Employee Attitudes and JS

Employee attitudes are widely examined in the modern scholarly discourse, and their relationships to a great variety of factors including organisational commitment and productivity are investigated as well. Overall, an attitude can be defined as a set of perceptions of a particular object or event. As for work-related attitudes, Bireswari (2013) regards them as reactions to different elements of the organisational environment: colleagues, supervisors, policies, responsibilities, etc.

According to Nafei (2014), each attitude has three major components: cognitive, affective, and behavioural. The cognitive component refers to the information a person possesses regarding a target object, and the affective component refers to emotions and feelings generated when an object is evaluated. In different individuals, attitudes may be either primarily affect-based or cognition-based, which means that every person tends to be more persuaded by either cognitive or affective information when forming an attitude (Giesen et al., 2015).

Attitudes largely define employees’ behavioural predispositions. For instance, a negative perception of a task may result in its avoidance, while the positive one will likely support the performance (Garcia-Santillan et al., 2012). However, as stated by McLeod (2014), cognitive and affective aspects of perception do not always match individuals’ behaviours. To substantiate this position, the psychologist draws the evidence obtained by LaPierre in 1934. When studying the sample of over 200 restaurants and hotels at the time when prejudice against Asians was widespread in the USA, the researcher concluded that the management and employees treated Chinese guests politely while, at the same time, 91% of these establishments expressed unwillingness to accept Chinese guests (McLeod, 2014). Nevertheless, many present-day research findings indicate a direct correlation between OB and such a type of work-related attitude as JS.

Dataset excerpts
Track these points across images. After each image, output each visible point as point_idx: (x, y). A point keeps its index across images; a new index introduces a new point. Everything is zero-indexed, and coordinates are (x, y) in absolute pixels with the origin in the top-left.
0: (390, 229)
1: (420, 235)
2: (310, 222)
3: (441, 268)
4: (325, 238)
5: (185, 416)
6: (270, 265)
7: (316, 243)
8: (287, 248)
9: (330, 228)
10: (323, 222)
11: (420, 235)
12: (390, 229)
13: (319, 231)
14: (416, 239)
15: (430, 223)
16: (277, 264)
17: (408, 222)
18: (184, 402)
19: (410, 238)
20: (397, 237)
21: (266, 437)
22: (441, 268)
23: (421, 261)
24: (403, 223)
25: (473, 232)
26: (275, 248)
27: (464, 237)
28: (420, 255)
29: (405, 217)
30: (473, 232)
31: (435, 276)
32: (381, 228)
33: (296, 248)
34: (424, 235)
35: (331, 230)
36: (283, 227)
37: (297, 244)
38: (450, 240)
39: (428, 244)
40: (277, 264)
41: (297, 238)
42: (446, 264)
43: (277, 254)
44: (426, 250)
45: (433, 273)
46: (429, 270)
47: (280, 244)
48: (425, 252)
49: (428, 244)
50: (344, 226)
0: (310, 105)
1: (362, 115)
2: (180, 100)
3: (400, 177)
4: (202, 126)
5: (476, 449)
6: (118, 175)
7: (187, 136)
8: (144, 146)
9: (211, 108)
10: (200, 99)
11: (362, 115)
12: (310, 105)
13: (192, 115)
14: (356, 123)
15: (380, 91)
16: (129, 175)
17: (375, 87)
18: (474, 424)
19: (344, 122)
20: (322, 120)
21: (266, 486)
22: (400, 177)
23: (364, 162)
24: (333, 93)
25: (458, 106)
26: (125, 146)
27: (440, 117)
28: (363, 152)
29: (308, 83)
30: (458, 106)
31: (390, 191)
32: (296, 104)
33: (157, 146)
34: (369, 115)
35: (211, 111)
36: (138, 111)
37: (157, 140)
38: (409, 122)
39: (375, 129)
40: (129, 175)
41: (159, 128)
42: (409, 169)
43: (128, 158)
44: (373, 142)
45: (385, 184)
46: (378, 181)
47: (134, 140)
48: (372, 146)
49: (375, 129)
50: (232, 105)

> [TO BE DONE]
1) Answer these questions about the passage on employee attitudes:
(a) How does Bireswari (2013) regard work-related attitudes?
(b) What three major components does each attitude have, according to Nafei (2014)?
(c) What share of the establishments in LaPierre's study expressed unwillingness to accept Chinese guests?
2) Repeat word for word the stretch of the passage on employee attitudes from "Employee attitudes are" through "policies, responsibilities, etc.".

> [THE RESULTS]
1)
(a) As reactions to different elements of the organisational environment, such as colleagues, supervisors, policies, and responsibilities.
(b) Cognitive, affective, and behavioural.
(c) 91%.

2)
Employee attitudes are widely examined in the modern scholarly discourse, and their relationships to a great variety of factors including organisational commitment and productivity are investigated as well. Overall, an attitude can be defined as a set of perceptions of a particular object or event. As for work-related attitudes, Bireswari (2013) regards them as reactions to different elements of the organisational environment: colleagues, supervisors, policies, responsibilities, etc.